→ Stored items from a collection

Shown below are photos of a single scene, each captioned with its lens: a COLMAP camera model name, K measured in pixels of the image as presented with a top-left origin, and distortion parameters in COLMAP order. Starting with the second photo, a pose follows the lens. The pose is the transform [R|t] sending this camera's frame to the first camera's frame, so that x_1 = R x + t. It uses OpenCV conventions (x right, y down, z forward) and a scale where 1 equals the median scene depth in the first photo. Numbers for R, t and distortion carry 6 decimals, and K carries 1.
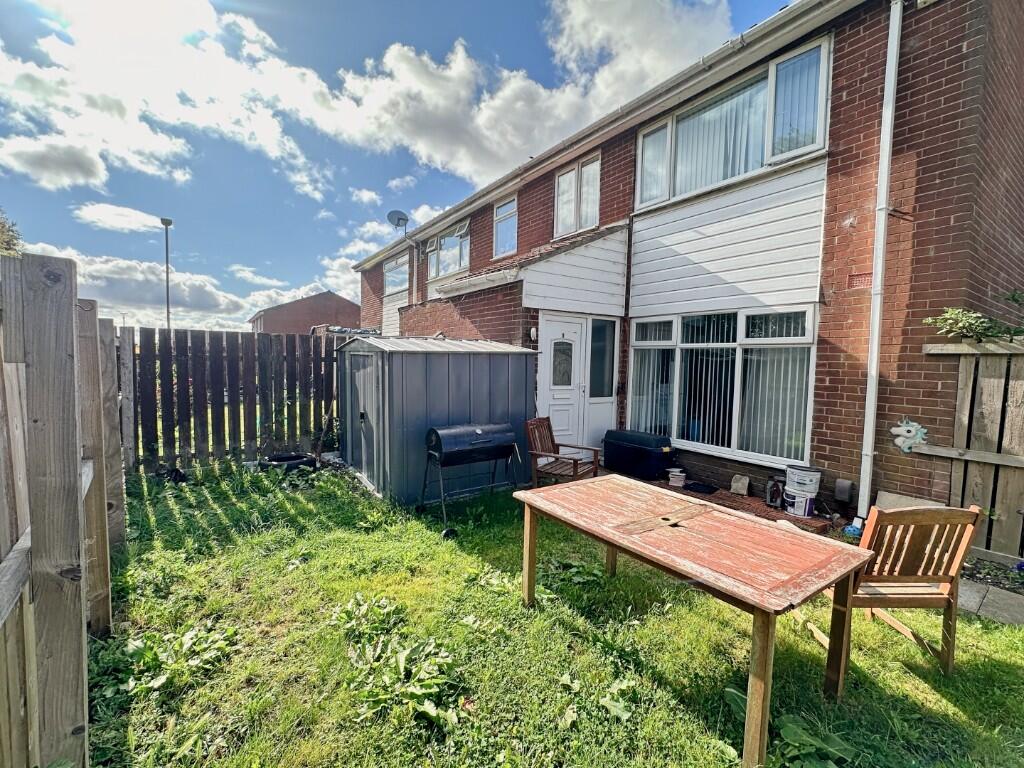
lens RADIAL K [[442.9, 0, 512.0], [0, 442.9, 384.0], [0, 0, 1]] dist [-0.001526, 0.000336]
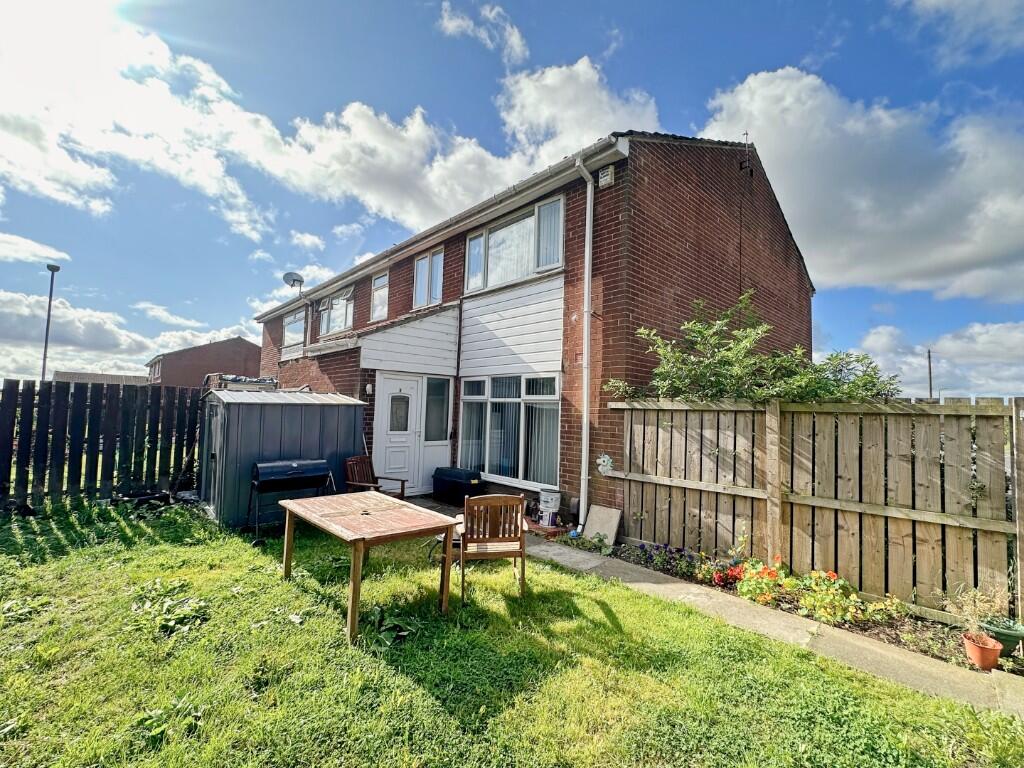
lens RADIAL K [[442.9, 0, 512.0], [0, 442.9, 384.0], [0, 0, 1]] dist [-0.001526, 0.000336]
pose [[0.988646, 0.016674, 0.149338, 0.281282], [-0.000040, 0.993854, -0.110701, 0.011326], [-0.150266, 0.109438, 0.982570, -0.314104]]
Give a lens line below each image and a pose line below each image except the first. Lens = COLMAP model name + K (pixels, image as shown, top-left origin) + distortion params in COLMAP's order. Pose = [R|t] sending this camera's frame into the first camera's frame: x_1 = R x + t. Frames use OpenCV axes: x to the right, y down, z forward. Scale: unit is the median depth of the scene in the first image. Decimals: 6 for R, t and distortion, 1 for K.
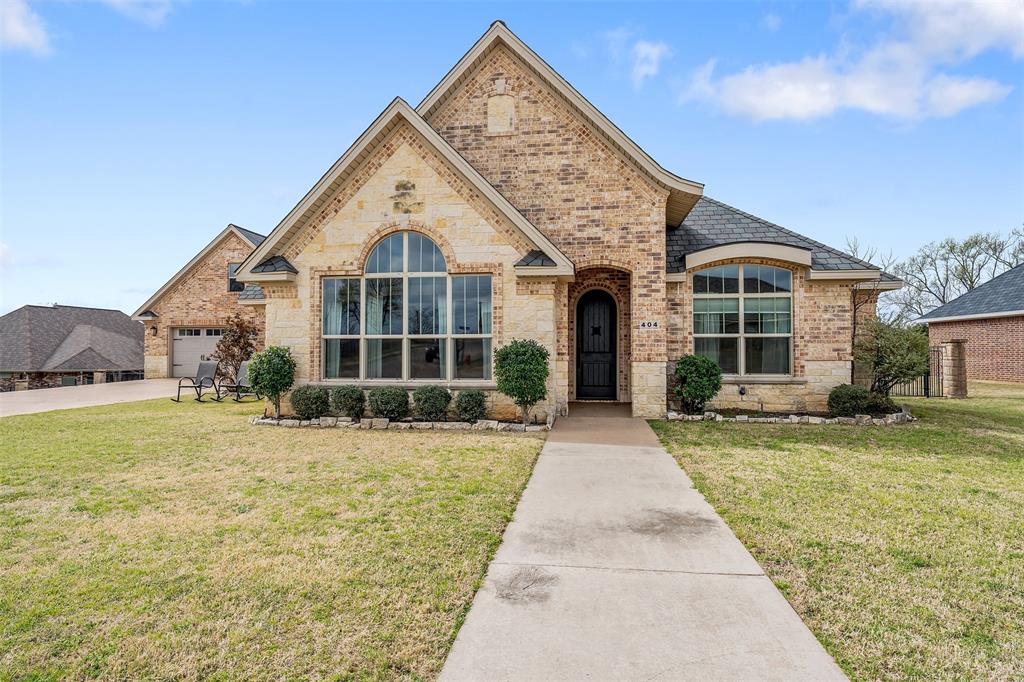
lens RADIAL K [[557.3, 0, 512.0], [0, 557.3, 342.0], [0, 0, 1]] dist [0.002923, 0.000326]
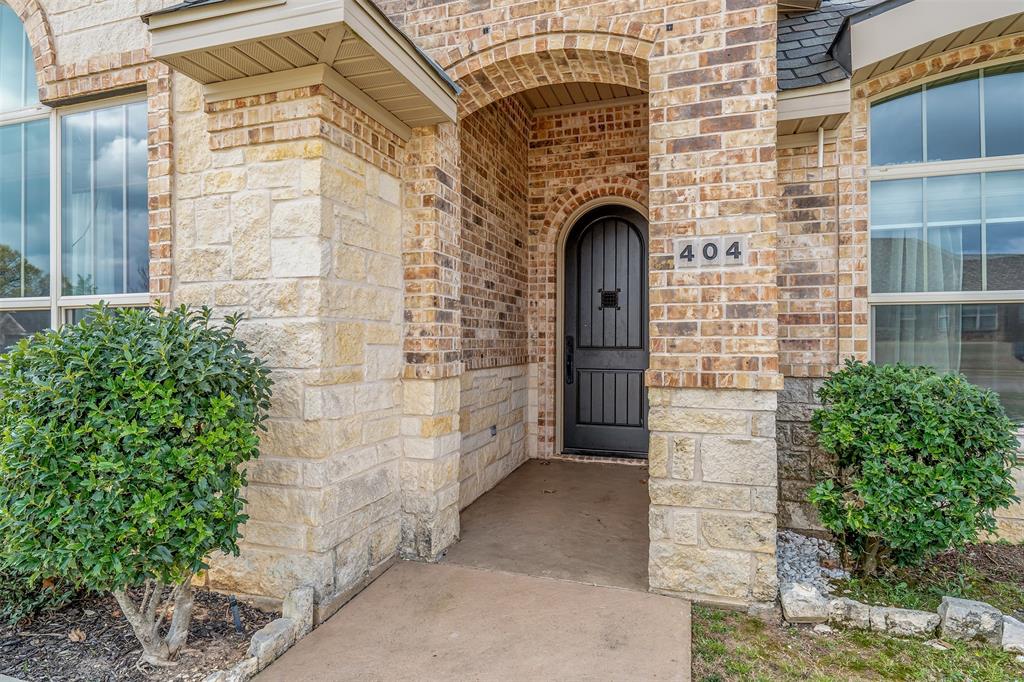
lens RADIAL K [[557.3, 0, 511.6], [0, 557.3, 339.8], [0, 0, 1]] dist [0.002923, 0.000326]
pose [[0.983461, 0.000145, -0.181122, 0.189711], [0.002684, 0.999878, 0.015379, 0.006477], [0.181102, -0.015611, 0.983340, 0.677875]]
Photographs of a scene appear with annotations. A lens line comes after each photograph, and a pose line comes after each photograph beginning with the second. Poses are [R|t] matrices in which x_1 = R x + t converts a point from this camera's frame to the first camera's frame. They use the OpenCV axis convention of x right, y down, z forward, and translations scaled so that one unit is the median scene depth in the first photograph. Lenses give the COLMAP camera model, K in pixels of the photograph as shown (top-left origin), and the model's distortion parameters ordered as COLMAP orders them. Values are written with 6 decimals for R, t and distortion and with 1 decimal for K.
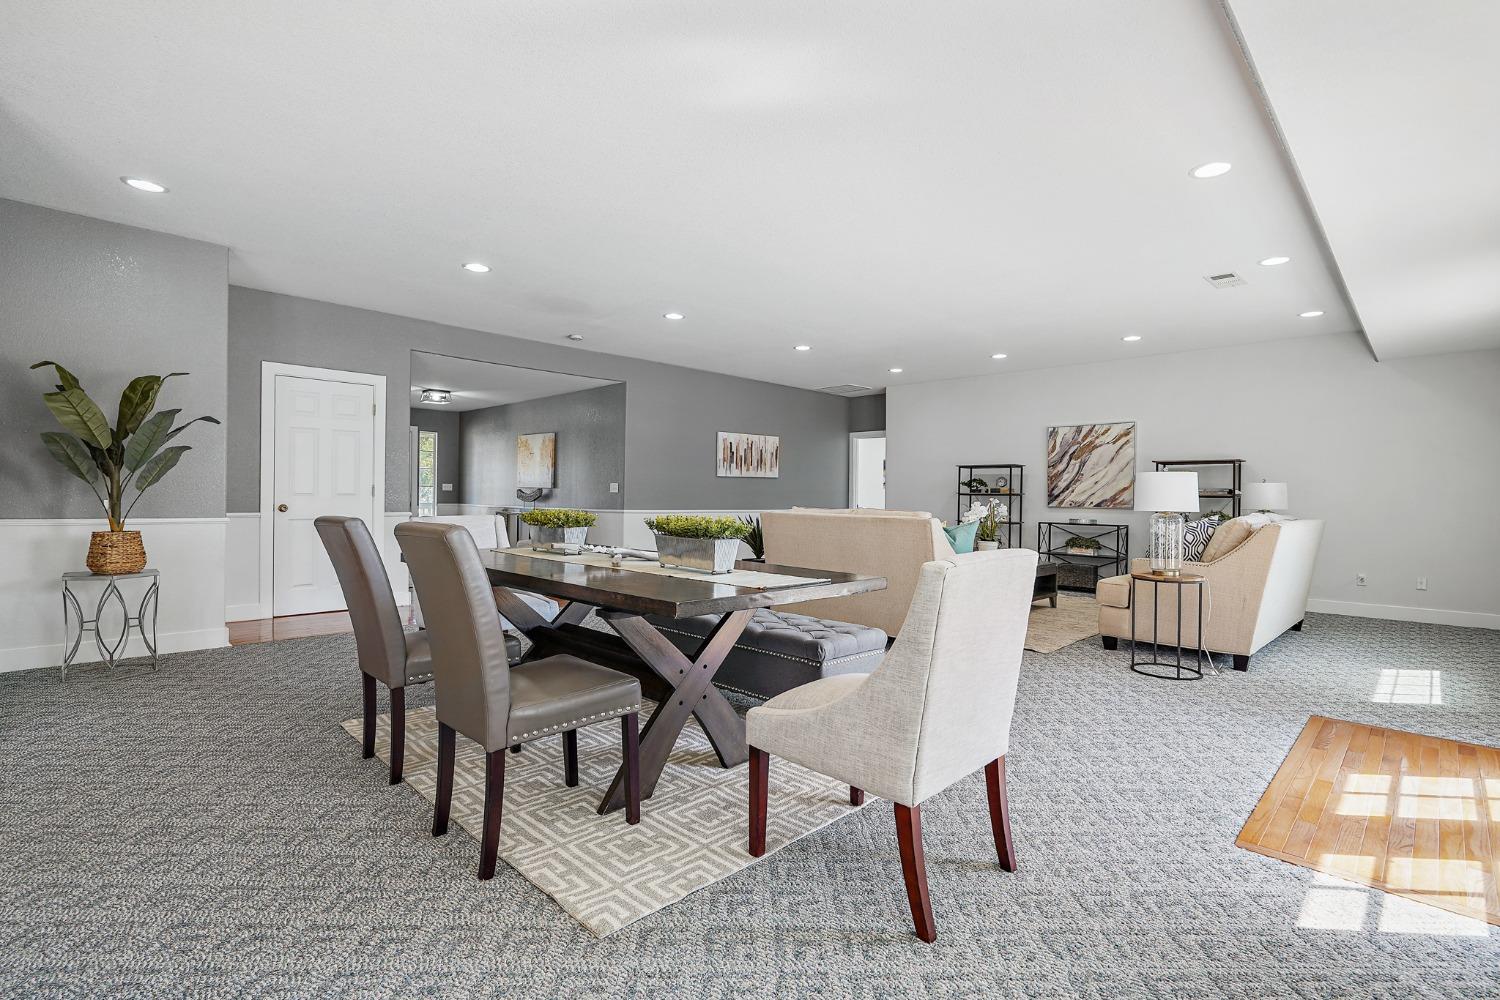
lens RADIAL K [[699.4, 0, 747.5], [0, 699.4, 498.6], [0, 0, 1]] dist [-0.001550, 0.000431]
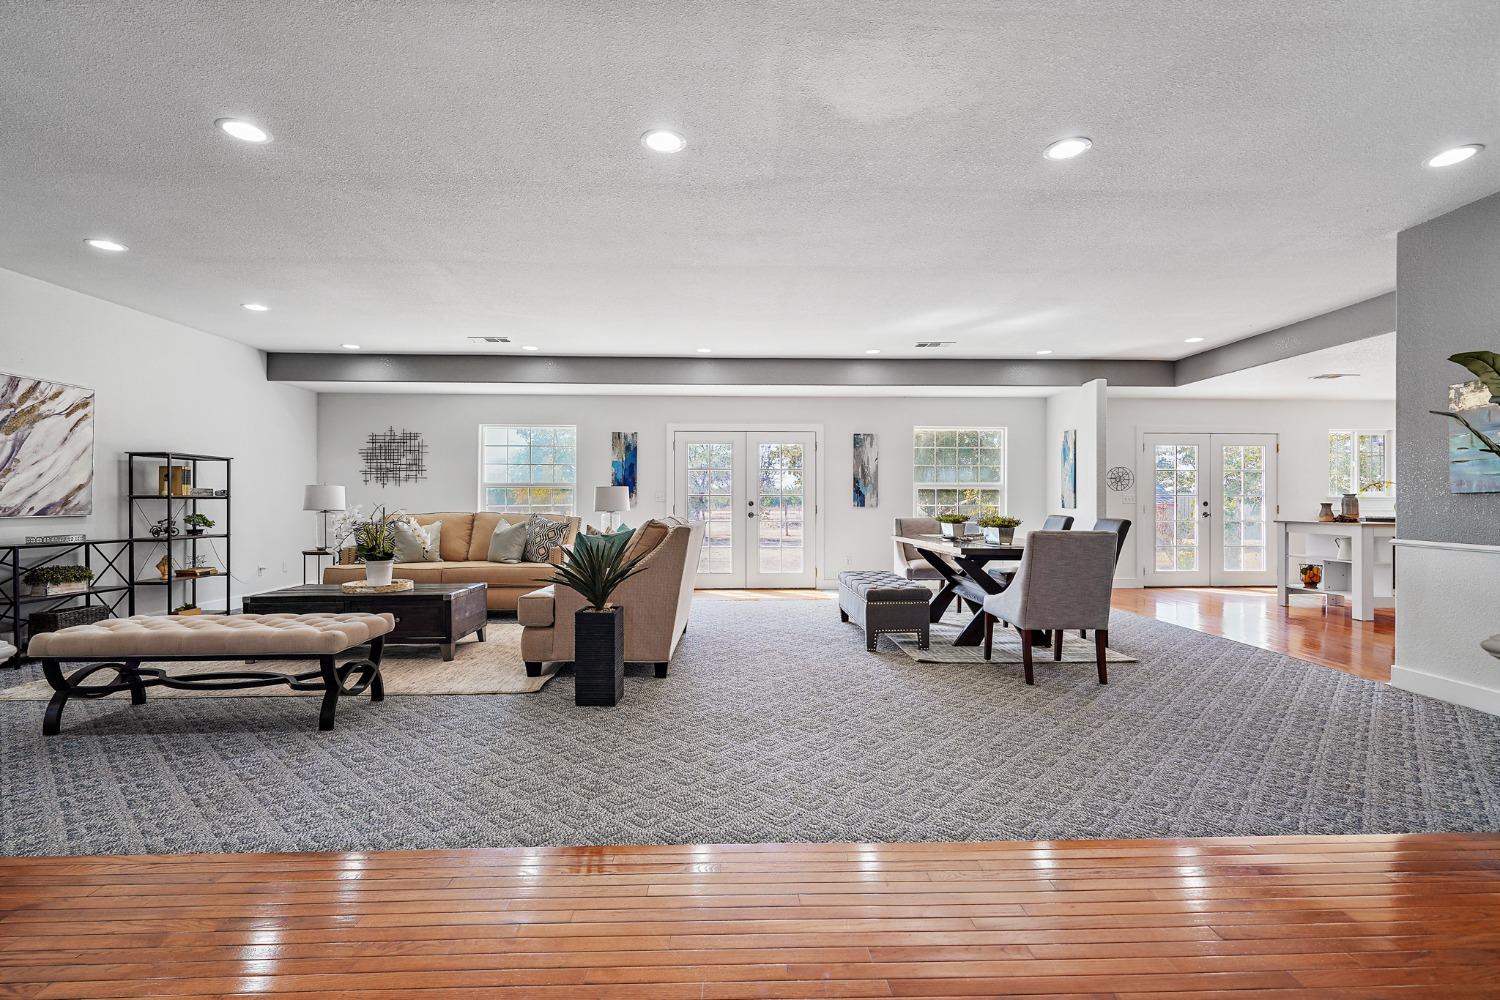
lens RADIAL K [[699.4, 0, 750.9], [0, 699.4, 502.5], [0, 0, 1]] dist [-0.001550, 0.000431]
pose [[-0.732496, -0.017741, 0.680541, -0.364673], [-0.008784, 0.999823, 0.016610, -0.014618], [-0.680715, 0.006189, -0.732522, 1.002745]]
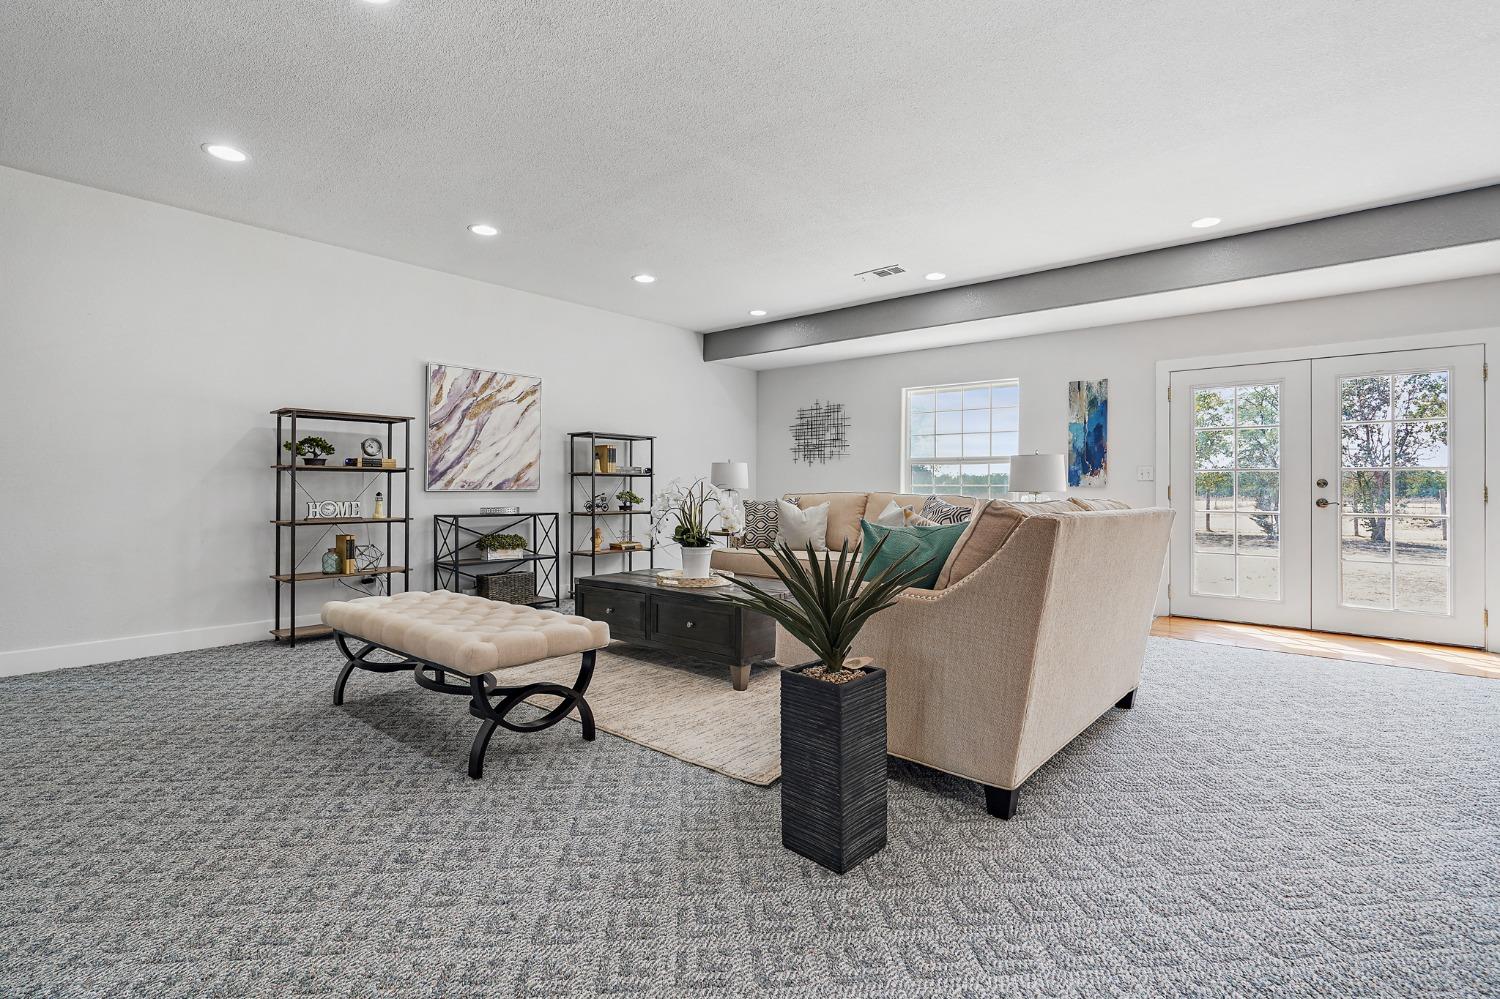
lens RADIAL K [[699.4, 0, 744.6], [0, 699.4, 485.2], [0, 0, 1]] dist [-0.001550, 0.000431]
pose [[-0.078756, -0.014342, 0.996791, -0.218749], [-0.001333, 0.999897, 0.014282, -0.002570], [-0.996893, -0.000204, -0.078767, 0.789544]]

→ Required action
Can you retype all of the lines above exactly, leaving out the pictures?

→ Response to this task
Shown below are photos of a single scene, each captioned with its lens: a COLMAP camera model name, K measured in pixels of the image as presented with a top-left origin, and distortion parameters in COLMAP order. Starting with the second photo, a pose follows the lens. The pose is the transform [R|t] sending this camera's frame to the first camera's frame, so that x_1 = R x + t. It uses OpenCV conventions (x right, y down, z forward) and a scale where 1 equals the median scene depth in the first photo. Numbers for R, t and distortion carry 6 decimals, and K carries 1.
lens RADIAL K [[442.9, 0, 512.0], [0, 442.9, 384.0], [0, 0, 1]] dist [-0.001526, 0.000336]
lens RADIAL K [[442.9, 0, 512.0], [0, 442.9, 384.0], [0, 0, 1]] dist [-0.001526, 0.000336]
pose [[0.988646, 0.016674, 0.149338, 0.281282], [-0.000040, 0.993854, -0.110701, 0.011326], [-0.150266, 0.109438, 0.982570, -0.314104]]
Give a lens line below each image and a pose line below each image except the first. Lens = COLMAP model name + K (pixels, image as shown, top-left origin) + distortion params in COLMAP's order. Pose = [R|t] sending this camera's frame into the first camera's frame: x_1 = R x + t. Frames use OpenCV axes: x to the right, y down, z forward. Scale: unit is the median depth of the scene in the first image. Decimals: 6 for R, t and distortion, 1 for K.
lens RADIAL K [[557.3, 0, 512.0], [0, 557.3, 342.0], [0, 0, 1]] dist [0.002923, 0.000326]
lens RADIAL K [[557.3, 0, 511.6], [0, 557.3, 339.8], [0, 0, 1]] dist [0.002923, 0.000326]
pose [[0.983461, 0.000145, -0.181122, 0.189711], [0.002684, 0.999878, 0.015379, 0.006477], [0.181102, -0.015611, 0.983340, 0.677875]]
Photographs of a scene appear with annotations. A lens line comes after each photograph, and a pose line comes after each photograph beginning with the second. Poses are [R|t] matrices in which x_1 = R x + t converts a point from this camera's frame to the first camera's frame. They use the OpenCV axis convention of x right, y down, z forward, and translations scaled so that one unit is the median scene depth in the first photograph. Lenses give the COLMAP camera model, K in pixels of the photograph as shown (top-left origin), and the model's distortion parameters ordered as COLMAP orders them. Values are written with 6 decimals for R, t and distortion and with 1 decimal for K.
lens RADIAL K [[699.4, 0, 747.5], [0, 699.4, 498.6], [0, 0, 1]] dist [-0.001550, 0.000431]
lens RADIAL K [[699.4, 0, 750.9], [0, 699.4, 502.5], [0, 0, 1]] dist [-0.001550, 0.000431]
pose [[-0.732496, -0.017741, 0.680541, -0.364673], [-0.008784, 0.999823, 0.016610, -0.014618], [-0.680715, 0.006189, -0.732522, 1.002745]]
lens RADIAL K [[699.4, 0, 744.6], [0, 699.4, 485.2], [0, 0, 1]] dist [-0.001550, 0.000431]
pose [[-0.078756, -0.014342, 0.996791, -0.218749], [-0.001333, 0.999897, 0.014282, -0.002570], [-0.996893, -0.000204, -0.078767, 0.789544]]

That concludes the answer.